India, which relies heavily on the monsoon rains for its vital agriculture sector, may suffer “frequent and severe” failures in its monsoon system due to global warming in next 200 years, a new research has warned.

The effects of this unprecedented decline in rainfall by 40-70 per cent would be “extremely detrimental to India’s economy which relies heavily on the monsoon season to bring fresh water to the farmlands, threatening food supplies in the country”, according to the researchers.

India’s monsoon, which lasts from June to September, is vital for the country’s 1.2 billion people to grow crops such as rice, wheat and corn. The South—West monsoon accounts for more than 70 per cent of rainfall in India.

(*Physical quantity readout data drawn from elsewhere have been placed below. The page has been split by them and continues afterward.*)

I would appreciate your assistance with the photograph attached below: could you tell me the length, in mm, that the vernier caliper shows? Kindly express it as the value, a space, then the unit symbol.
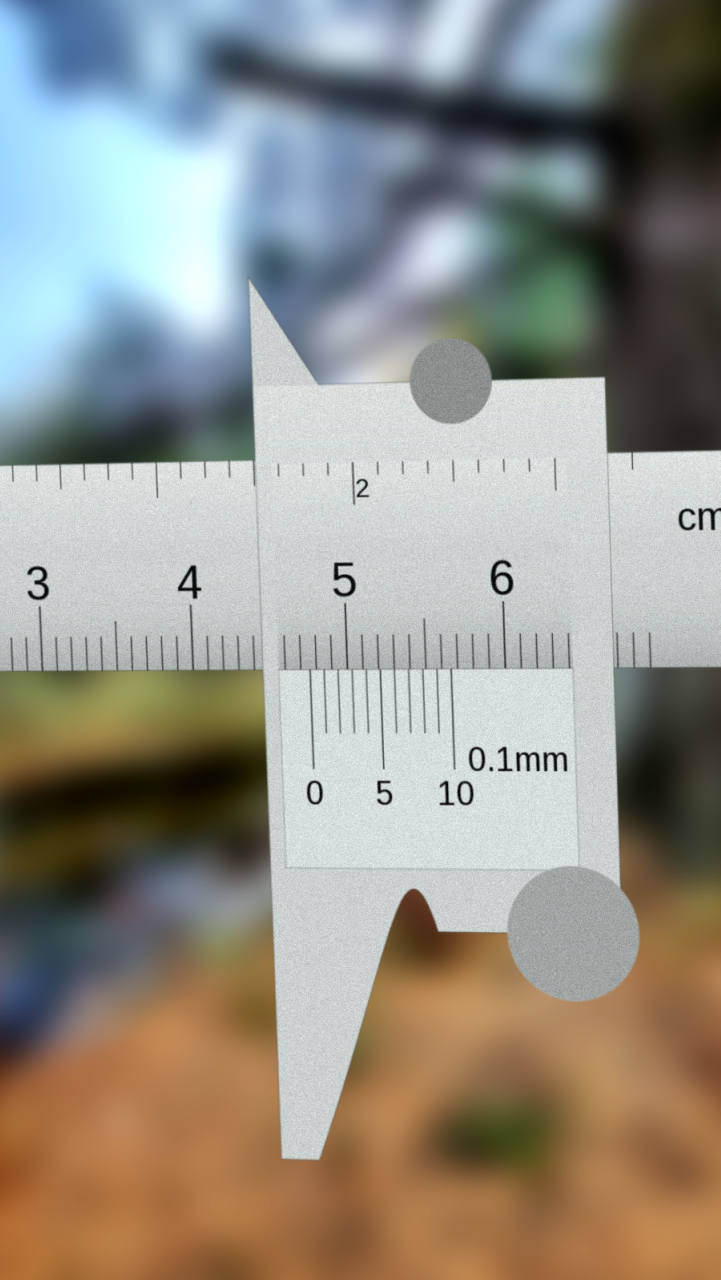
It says 47.6 mm
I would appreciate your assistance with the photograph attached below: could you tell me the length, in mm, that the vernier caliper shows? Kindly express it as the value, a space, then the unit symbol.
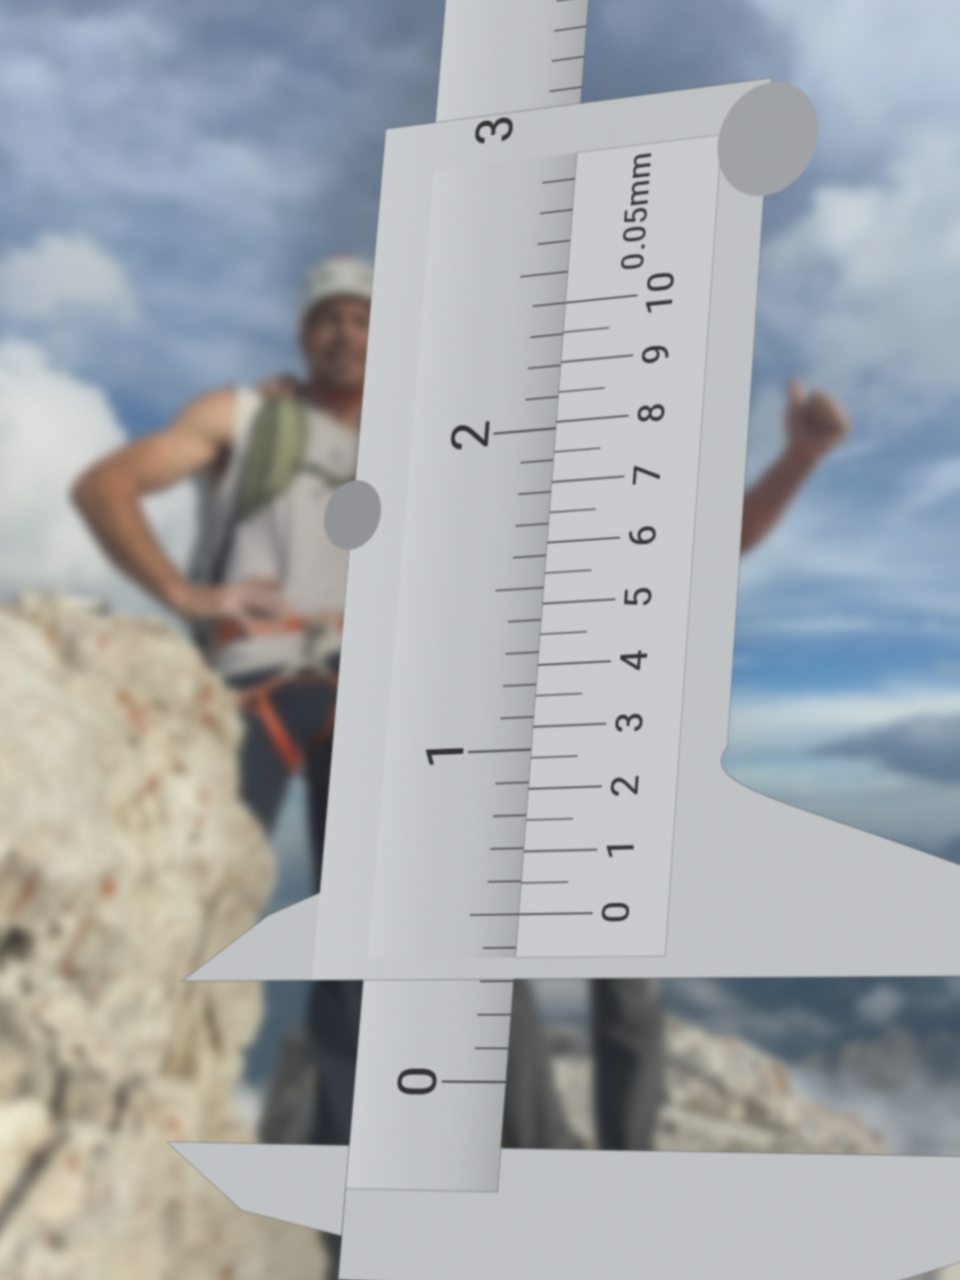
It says 5.00 mm
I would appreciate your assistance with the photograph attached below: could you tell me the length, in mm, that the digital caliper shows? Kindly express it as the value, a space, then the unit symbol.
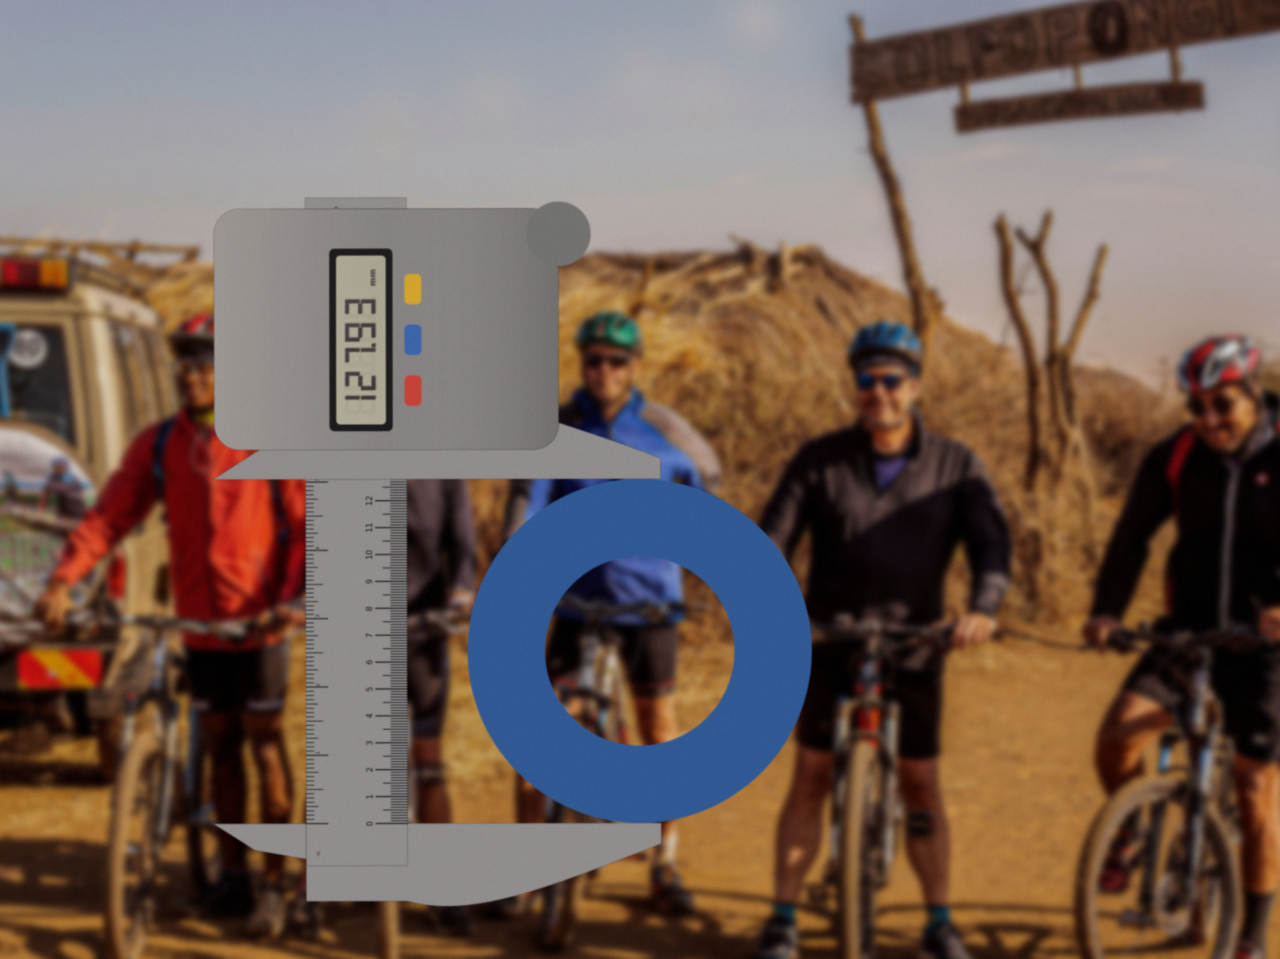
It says 127.93 mm
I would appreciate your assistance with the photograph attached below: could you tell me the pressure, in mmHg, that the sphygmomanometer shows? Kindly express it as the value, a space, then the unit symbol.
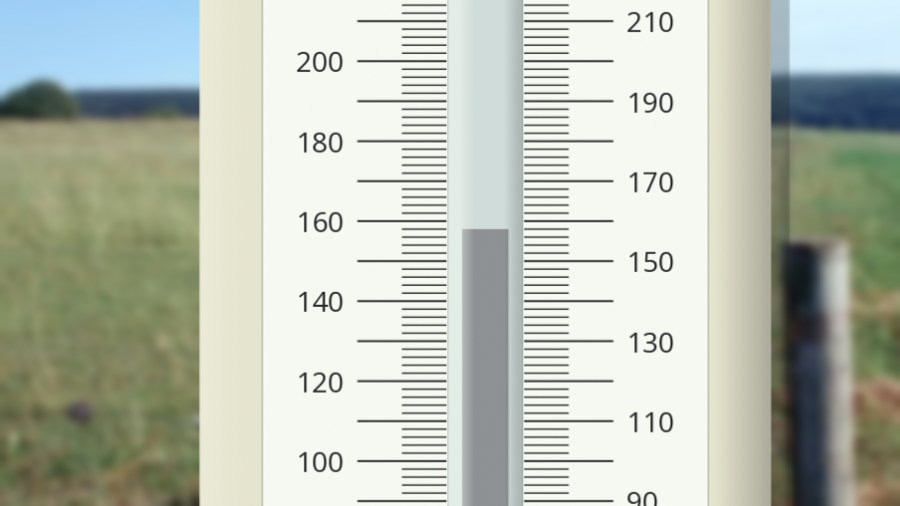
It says 158 mmHg
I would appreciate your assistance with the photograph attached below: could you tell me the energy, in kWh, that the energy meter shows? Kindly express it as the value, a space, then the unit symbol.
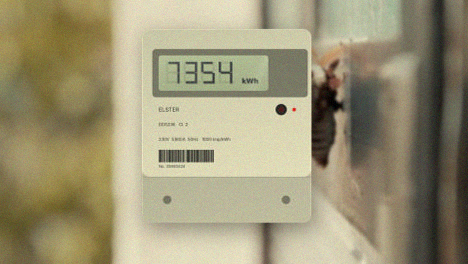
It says 7354 kWh
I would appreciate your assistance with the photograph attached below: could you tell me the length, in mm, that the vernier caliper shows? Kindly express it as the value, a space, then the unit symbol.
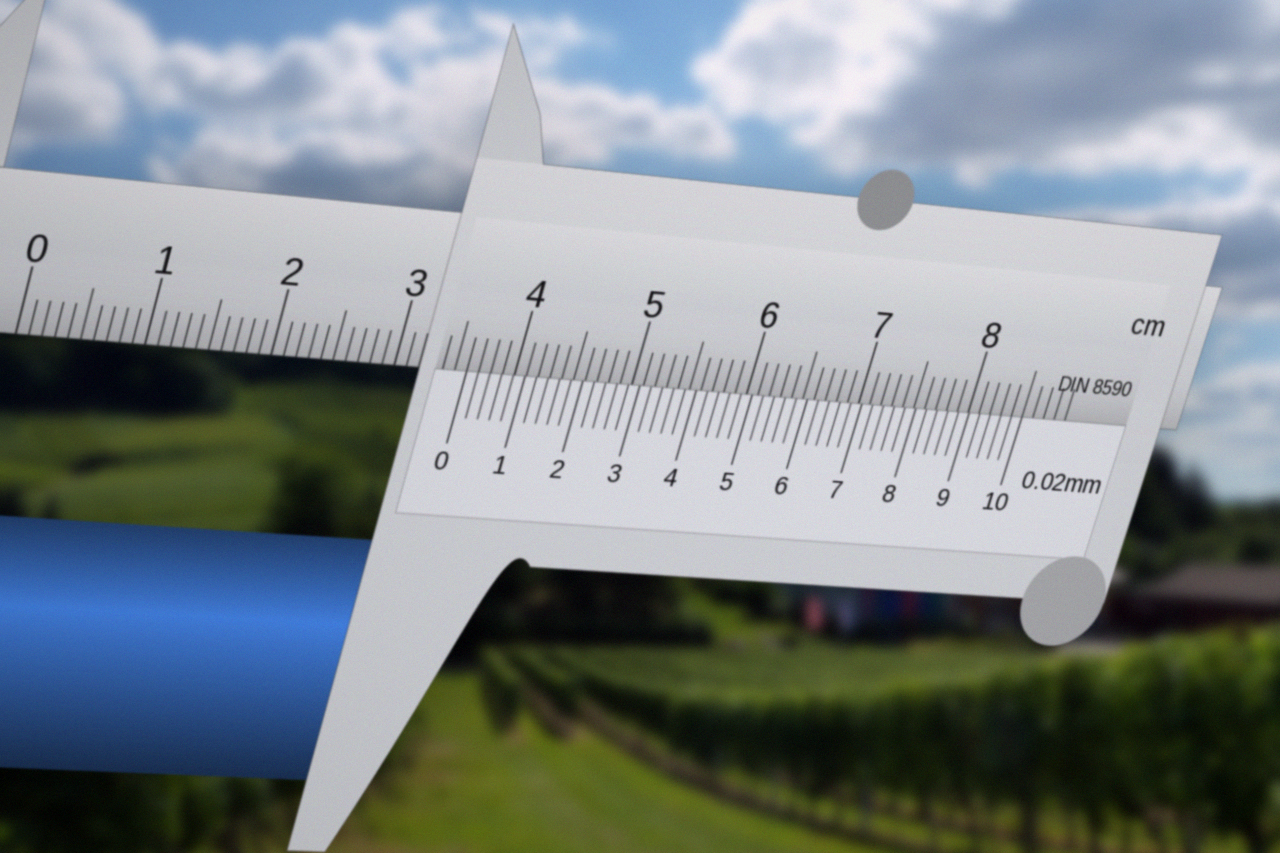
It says 36.0 mm
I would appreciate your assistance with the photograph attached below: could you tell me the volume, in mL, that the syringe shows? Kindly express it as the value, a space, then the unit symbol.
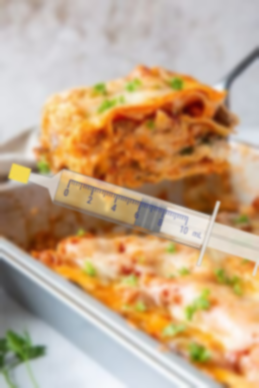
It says 6 mL
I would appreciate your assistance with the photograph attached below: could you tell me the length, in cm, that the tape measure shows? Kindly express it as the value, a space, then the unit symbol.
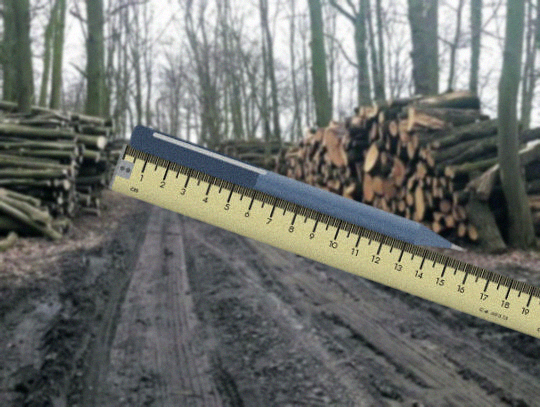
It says 15.5 cm
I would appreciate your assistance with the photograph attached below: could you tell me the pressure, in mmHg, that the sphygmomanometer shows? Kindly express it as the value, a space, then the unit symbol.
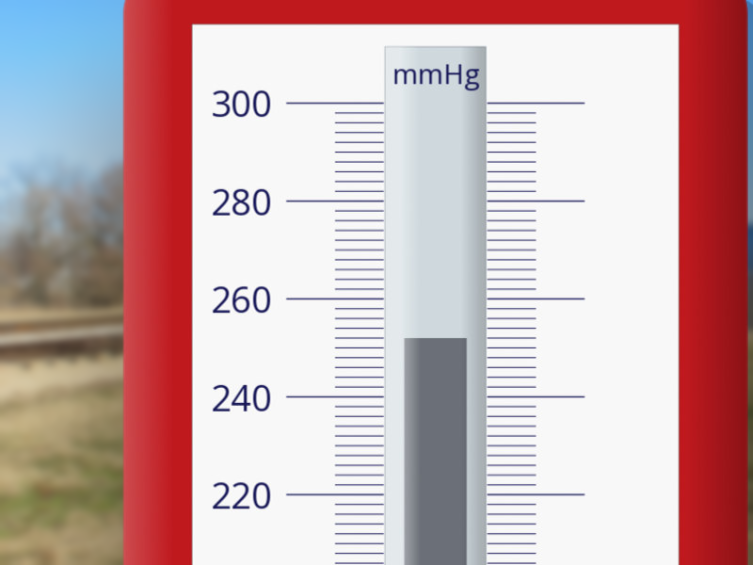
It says 252 mmHg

Researchers at the Potsdam Institute for Climate Impact Research and Potsdam University found that as we move towards the end of the 21st, and into the 22nd, century, increasing temperatures and a change in strength of the Pacific Walker circulation in spring could cause more frequent and severe changes in monsoon rainfall, the journal ‘Environmental Research Letters’ reported.

The Walker circulation usually brings areas of high pressure to the western Indian Ocean but, in years when El Nino occurs, this pattern gets shifted eastward, bringing high pressure over India and suppressing the monsoon, especially in spring when the monsoon begins to develop.

The researchers’ simulations showed that as temperatures increase in the future, the Walker circulation, on average, brings more high pressure over India, even though the occurrence of El Nino doesn’t increase.

These failures of the monsoon system — defined in the study as a 40-70 per cent reduction in rainfall below normal levels — were unprecedented in the researchers’ observational record, which was taken from the India Meteorological Department and goes back to the 1870s.

The immediate effects of climate change on monsoon rainfall have already been observed by some researchers, however, the patterns of response in the coming decades are not uniform across different models and studies.

“Our study points to the possibility of even more severe changes to monsoon rainfall caused by climatic shifts that may take place later this century and beyond,” lead author of the study, Jacob Schewe, said in a statement.

The study was published in the Institute of Physics journal Environmental Research Letters.